=== EXERCISE BRIEF ===
Across all the records below, how many lines contain "that"? Respond with only the number.

Top of AVAILABLE RECORDS

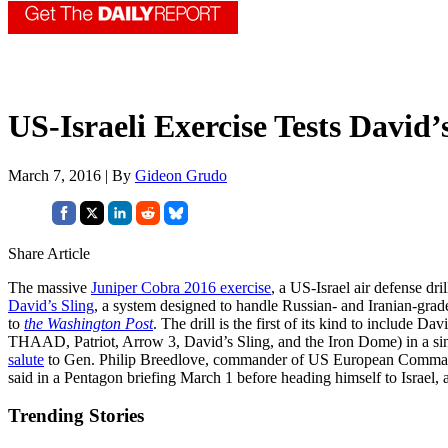
US-Israeli Exercise Tests David’
March 7, 2016 | By
Gideon Grudo
Share Article
The massive
Juniper Cobra 2016 exercise
, a US-Israel air defense dr
David’s Sling
, a system designed to handle Russian- and Iranian-gra
to
the Washington Post
. The drill is the first of its kind to include D
THAAD, Patriot, Arrow 3, David’s Sling, and the Iron Dome) in a sin
salute
to Gen. Philip Breedlove, commander of US European Comman
said in a Pentagon briefing March 1 before heading himself to Israel
Trending Stories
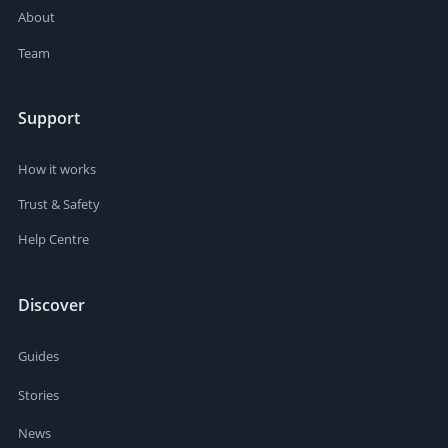
About
Team
Support
How it works
Trust & Safety
Help Centre
Discover
Guides
Stories
News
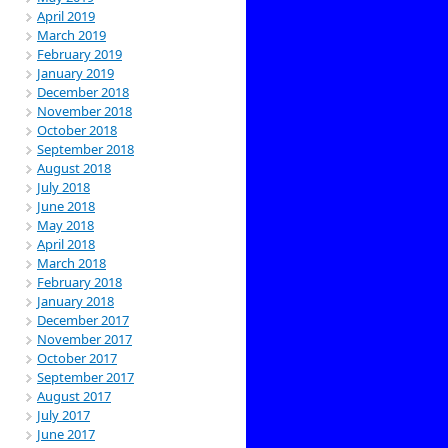
April 2019
March 2019
February 2019
January 2019
December 2018
November 2018
October 2018
September 2018
August 2018
July 2018
June 2018
May 2018
April 2018
March 2018
February 2018
January 2018
December 2017
November 2017
October 2017
September 2017
August 2017
July 2017
June 2017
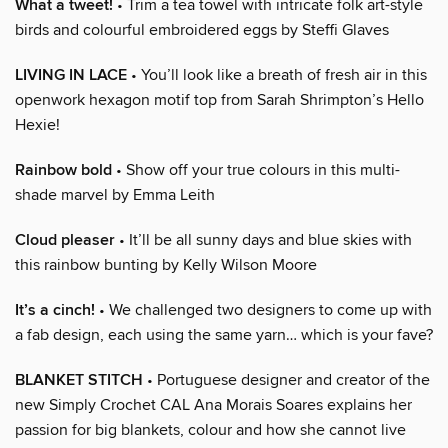
What a tweet!
• Trim a tea towel with intricate folk art-style
birds and colourful embroidered eggs by Steffi Glaves
LIVING IN LACE
• You’ll look like a breath of fresh air in this
openwork hexagon motif top from Sarah Shrimpton’s Hello
Hexie!
Rainbow bold
• Show off your true colours in this multi-
shade marvel by Emma Leith
Cloud pleaser
• It’ll be all sunny days and blue skies with
this rainbow bunting by Kelly Wilson Moore
It’s a cinch!
• We challenged two designers to come up with
a fab design, each using the same yarn… which is your fave?
BLANKET STITCH
• Portuguese designer and creator of the
new Simply Crochet CAL Ana Morais Soares explains her
passion for big blankets, colour and how she cannot live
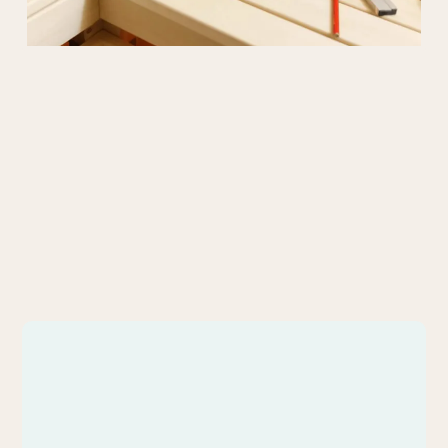
What We
Create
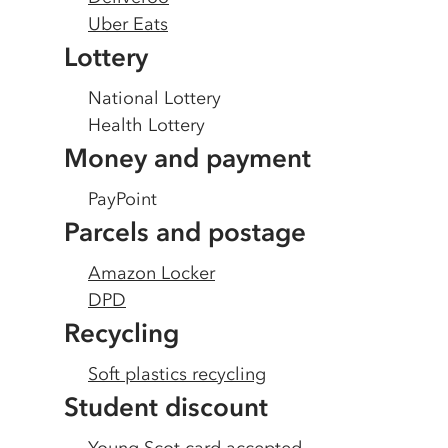
Uber Eats
Lottery
National Lottery
Health Lottery
Money and payment
PayPoint
Parcels and postage
Amazon Locker
DPD
Recycling
Soft plastics recycling
Student discount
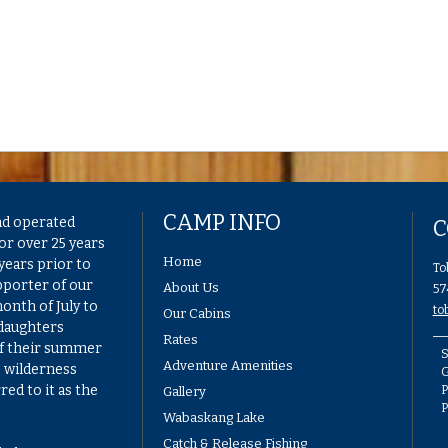
CAMP INFO
nd operated
C
or over 25 years
Home
years prior to
To
pporter of our
About Us
57
onth of July to
to
Our Cabins
 daughters
Rates
of their summer
S
Adventure Amenities
e wilderness
G
ed to it as the
P
Gallery
Wabaskang Lake
Catch & Release Fishing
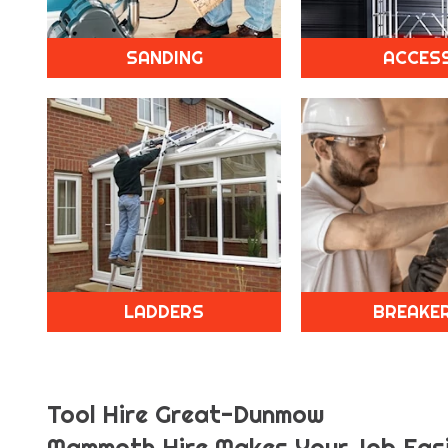
SANDING
ACCES
LADDERS
BREAKE
Tool Hire Great-Dunmow
Mammoth Hire Makes Your Job Easi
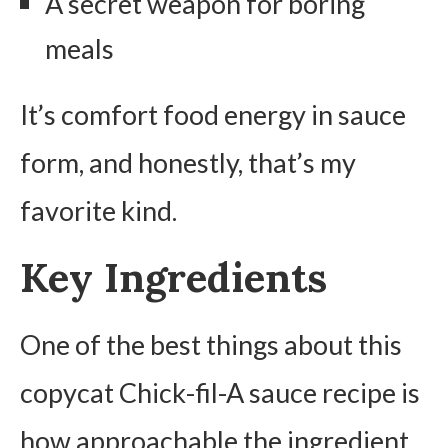
A secret weapon for boring
meals
It’s comfort food energy in sauce
form, and honestly, that’s my
favorite kind.
Key Ingredients
One of the best things about this
copycat Chick-fil-A sauce recipe is
how approachable the ingredient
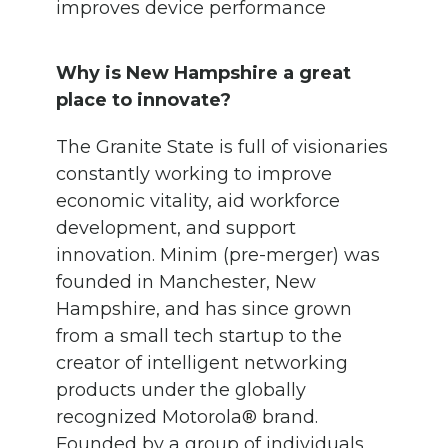
improves device performance
Why is New Hampshire a great
place to innovate?
The Granite State is full of visionaries
constantly working to improve
economic vitality, aid workforce
development, and support
innovation. Minim (pre-merger) was
founded in Manchester, New
Hampshire, and has since grown
from a small tech startup to the
creator of intelligent networking
products under the globally
recognized Motorola® brand.
Founded by a group of individuals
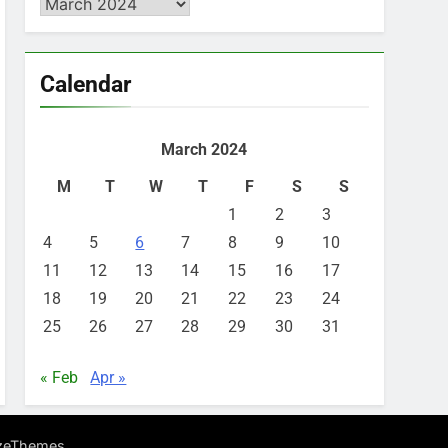
Archives
Calendar
March 2024
M
T
W
T
F
S
S
1
2
3
4
5
6
7
8
9
10
11
12
13
14
15
16
17
18
19
20
21
22
23
24
25
26
27
28
29
30
31
« Feb
Apr »
.
zeThemes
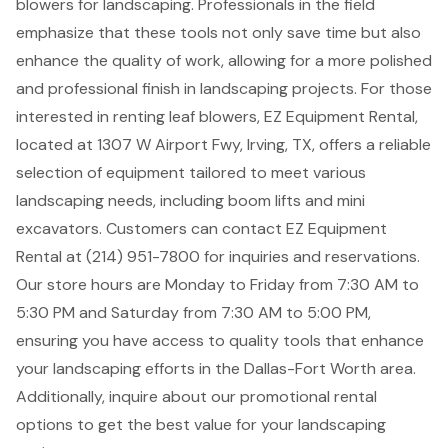
blowers for landscaping
. Professionals in the field
emphasize that these tools not only save time but also
enhance the quality of work, allowing for a more polished
and professional finish in landscaping projects. For those
interested in renting leaf blowers,
EZ Equipment Rental
,
located at 1307 W Airport Fwy, Irving, TX, offers a reliable
selection of equipment tailored to meet various
landscaping needs, including
boom lifts
and
mini
excavators
. Customers can contact EZ Equipment
Rental at (214) 951-7800 for inquiries and reservations.
Our store hours are Monday to Friday from 7:30 AM to
5:30 PM and Saturday from 7:30 AM to 5:00 PM,
ensuring you have access to quality tools that enhance
your landscaping efforts in the Dallas-Fort Worth area.
Additionally, inquire about our promotional rental
options to get the best value for your landscaping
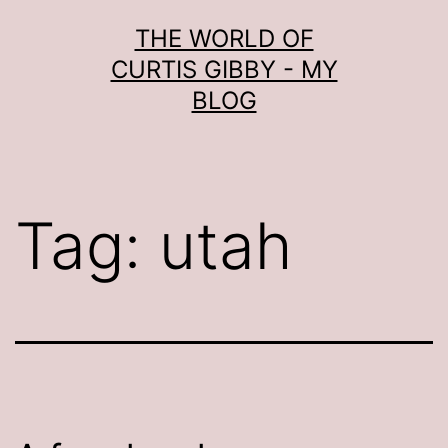
Skip
THE WORLD OF
to
CURTIS GIBBY - MY
content
BLOG
Tag:
utah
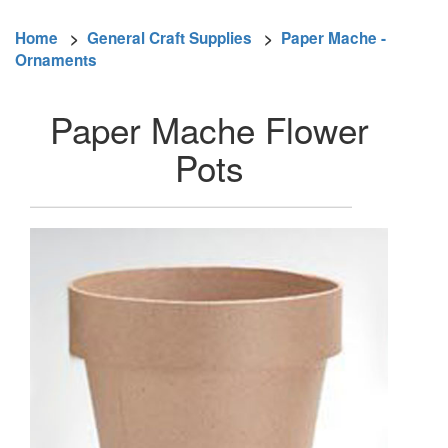
Home
>
General Craft Supplies
>
Paper Mache -
Ornaments
Paper Mache Flower
Pots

Bottom of AVAILABLE RECORDS

=== WRITTEN RESPONSE ===
3